Collected data:
......
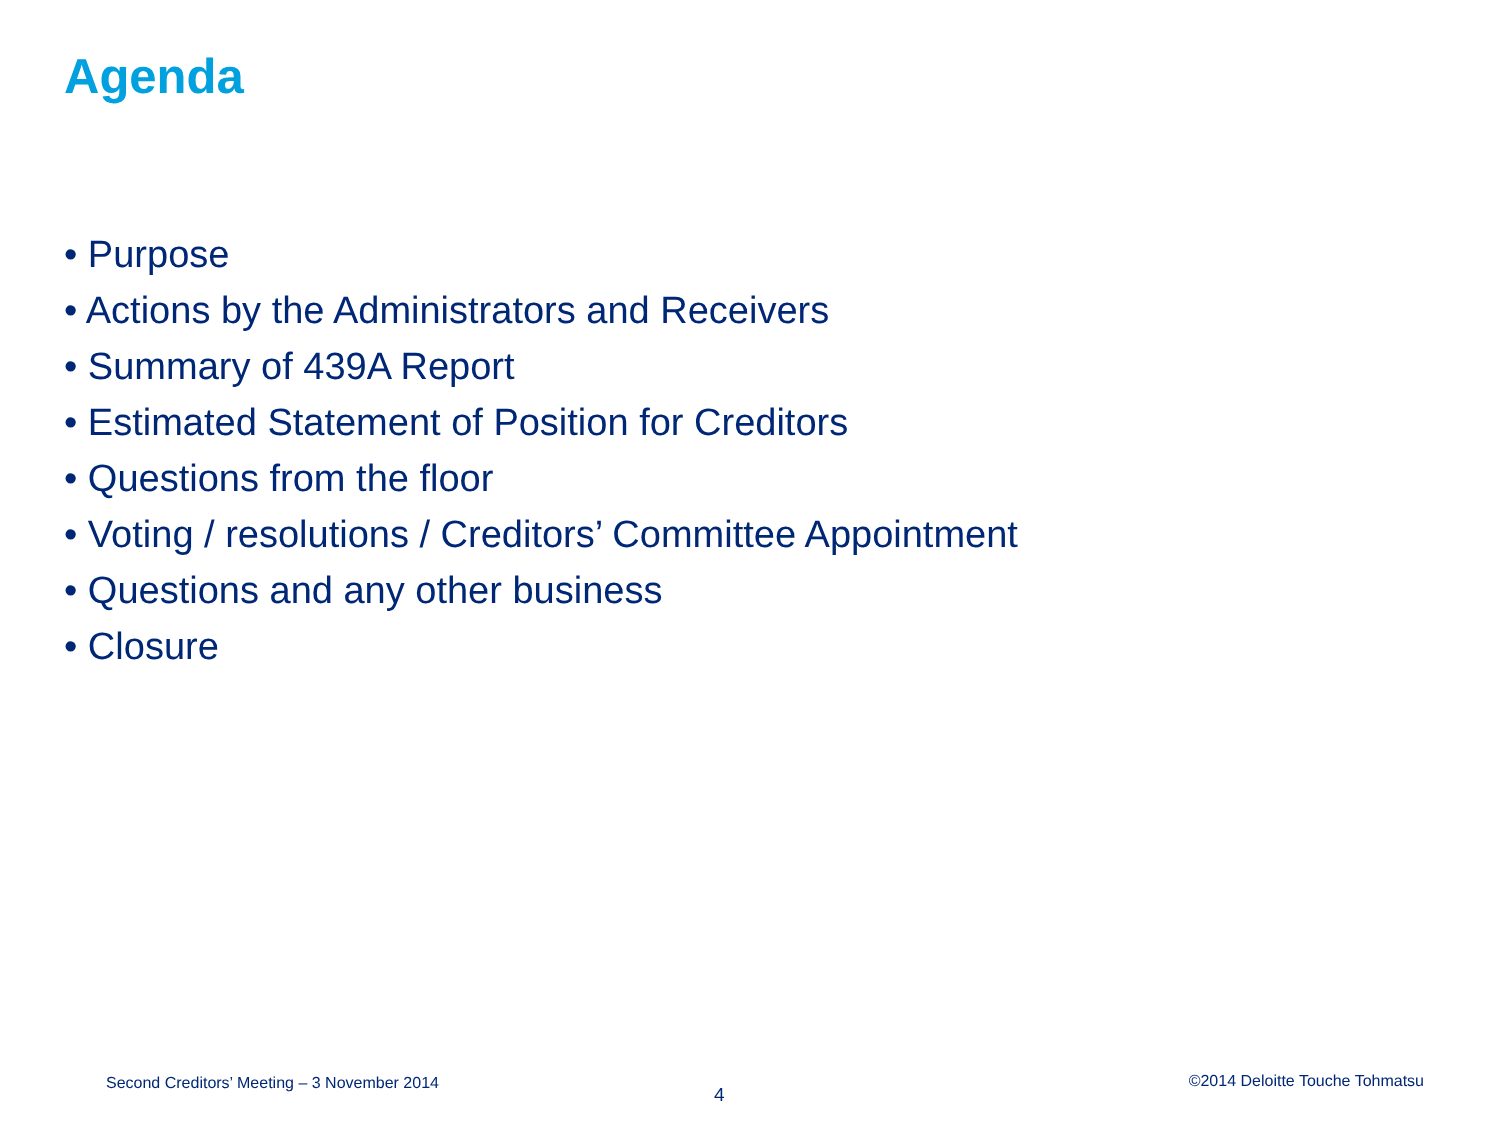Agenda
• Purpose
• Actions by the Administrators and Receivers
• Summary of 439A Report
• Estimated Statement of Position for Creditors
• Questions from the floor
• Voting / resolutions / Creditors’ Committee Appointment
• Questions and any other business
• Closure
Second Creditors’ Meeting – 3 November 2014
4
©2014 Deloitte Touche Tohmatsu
......
Copy out each line from the preceding entries that mentions the word "Creditors".

• Estimated Statement of Position for Creditors
• Voting / resolutions / Creditors’ Committee Appointment
Second Creditors’ Meeting – 3 November 2014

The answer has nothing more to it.